New figures, published yesterday, ranked Germany second behind the UK in terms of overall deal value in Europe last year, with €822 million across 189 deals compared to the UK’s €1.4 billion across 295 deals in 2012.

Year-on-year, though, the UK showed a five per cent decline in investment and 10 per cent decline in number of deals. Germany’s figures showed a 48 per cent rise in investment and a 16 per cent increase in deal flow.

That rise is an anomaly across Europe. Overall, European companies raised €4.4 billion from 1074 venture capital deals last year, down nine per cent in capital invested and 11 per cent in deal numbers compared to 2011.

Merger and acquisition activity, meanwhile, is at its lowest since VentureSource started tracking data in Europe back in 2000.
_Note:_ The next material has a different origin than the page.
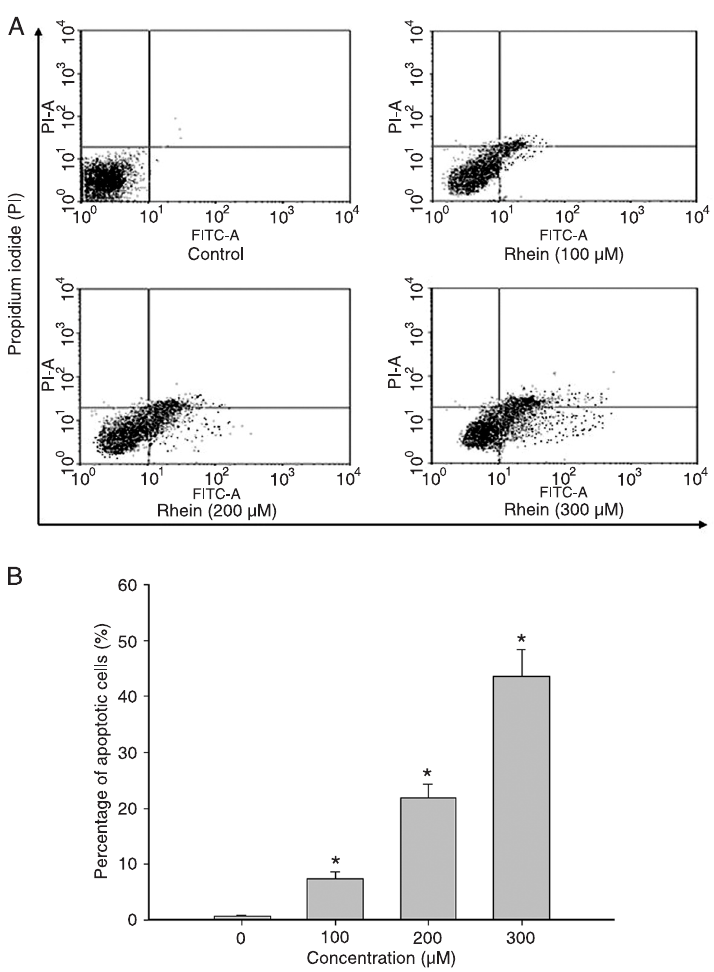
Figure 3. Rhein-induced apoptosis in SGC-7901 cells was determined by flow cytometry using the annexin FITC-PI staining method. The cells were treated with rhein (0, 100, 200, or 300 µM) for 48 h. The lower right quadrant indicates the percentage of early apoptotic cells (FITC-stained cells) and the upper right quad- rant indicates the percentage of late apoptotic cells (FITC-PI-stained cells) ( A ). The experiment was repeated three times and the percentage of apoptotic cells (means ± SEM) for each treatment group is shown in B . *P < 0.05 versus control group (0 µM) (one-way ANOVA followed by the Tukey post hoc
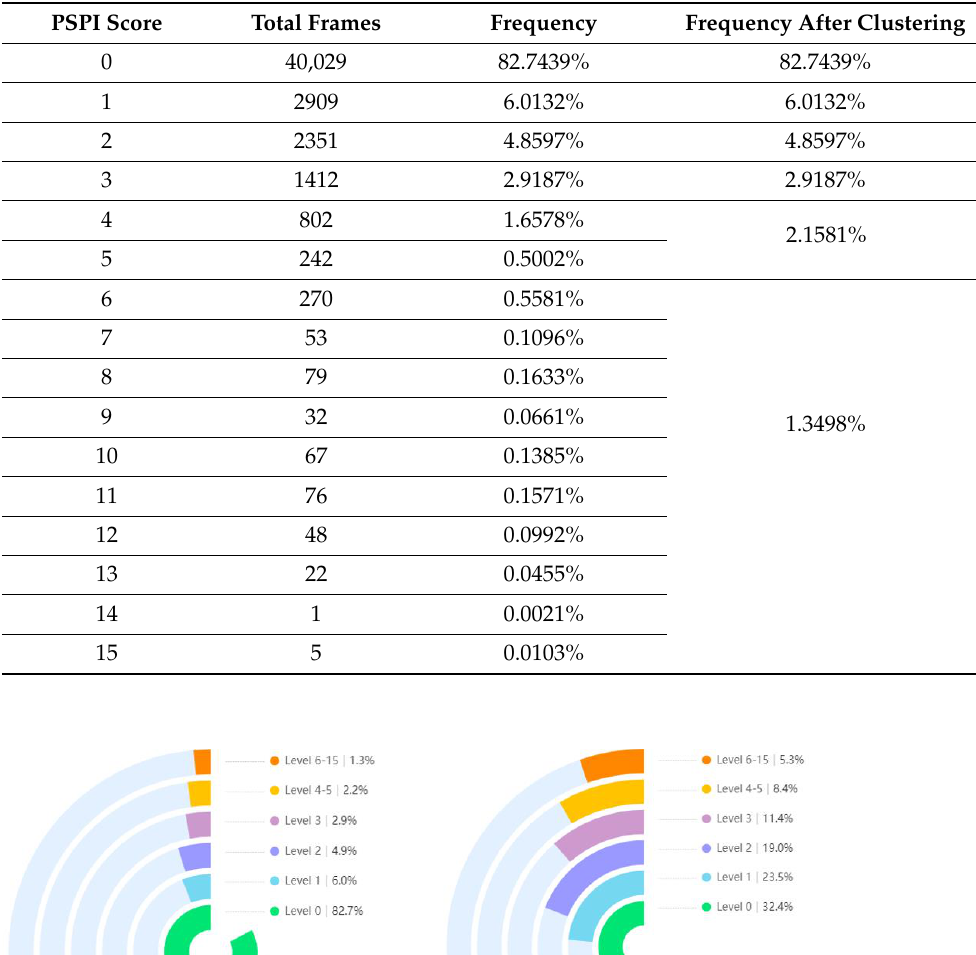
Table 1. The frequency of each pain intensity in the UNBC dataset according to the Prkachin–Solomon Pain Intensity (PSPI) pain metric.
Putting those two trends together, as Dow Jones VentureSource European research manager Anna Malterre did in yesterday’s press release, “investors appear trapped in their current investments, needing to wait longer to recoup their financial returns while at the same time lacking funds to fuel new ventures”.

Take heart, startups – it’s not as bad as it looks

Founders hoping to raise funding this year shouldn’t give up just yet. While just a taste of the methodology is made public, these figures appear to cover a broad range of sectors – Communications and Networking, Electronics and Computer Hardware, Semiconductors, Software, Consumer Information Services, and Media and Content.

The consumer services industry in Europe – aka consumer internet – actually showed its biggest investment year on record, rising 13 per cent and 8 per cent respectively to €1.3 billion for 283 deals in 2012.

More than half of that capital went to social media, entertainment and online shopping companies, who raised €779m for 186 deals in 2012 (up four per cent and nine per cent respectively since 2011).

Anyway, plentiful venture capital is just one measure of a healthy startup ecosystem. Without wanting to stifle the growth of promising up-and-comers, less venture capital might mean bigger deals for the true stars and a consolidation for the rest.

Other sources for info on venture capital deal flow include the European Venture Capital Association’s annual yearbook and Germany’s venture capital association BVK.